* **Collected data**
=-=-=

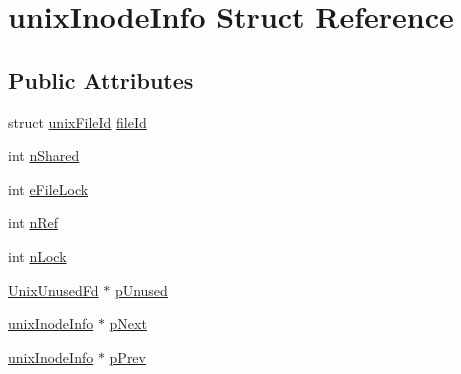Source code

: \hypertarget{structunix_inode_info}{\section{unix\-Inode\-Info Struct Reference}
\label{d0/d86/structunix_inode_info}
}
\subsection*{Public Attributes}
\begin{DoxyCompactItemize}
\item 
struct \hyperlink{structunix_file_id}{unix\-File\-Id} \hyperlink{structunix_inode_info_ae692731d449f4462a921dda9a061faa6}{file\-Id}
\item 
int \hyperlink{structunix_inode_info_a0d7f8dd92964f53e59c8d741dbe00a61}{n\-Shared}
\item 
int \hyperlink{structunix_inode_info_a615196e91c97d2ebb0e41b54aeb7e59e}{e\-File\-Lock}
\item 
int \hyperlink{structunix_inode_info_a65cbd1fd05ed00f03a252266b04a8221}{n\-Ref}
\item 
int \hyperlink{structunix_inode_info_a477f3357a32adbc1a9b05017e535444d}{n\-Lock}
\item 
\hyperlink{struct_unix_unused_fd}{Unix\-Unused\-Fd} $\ast$ \hyperlink{structunix_inode_info_a0dda9ad35734fa161d1f0b13b671c1c6}{p\-Unused}
\item 
\hyperlink{structunix_inode_info}{unix\-Inode\-Info} $\ast$ \hyperlink{structunix_inode_info_a80181ba4ef71dd0d8e55e97baedc761e}{p\-Next}
\item 
\hyperlink{structunix_inode_info}{unix\-Inode\-Info} $\ast$ \hyperlink{structunix_inode_info_a6575edce9898b48870c6f48047c01d01}{p\-Prev}
\end{DoxyCompactItemize}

=-=-=

* **Problem details**
Scan the records for the string "DoxyCompactItemize" and show every line that contains it.

* **Solution for this exercise**
\begin{DoxyCompactItemize}
\end{DoxyCompactItemize}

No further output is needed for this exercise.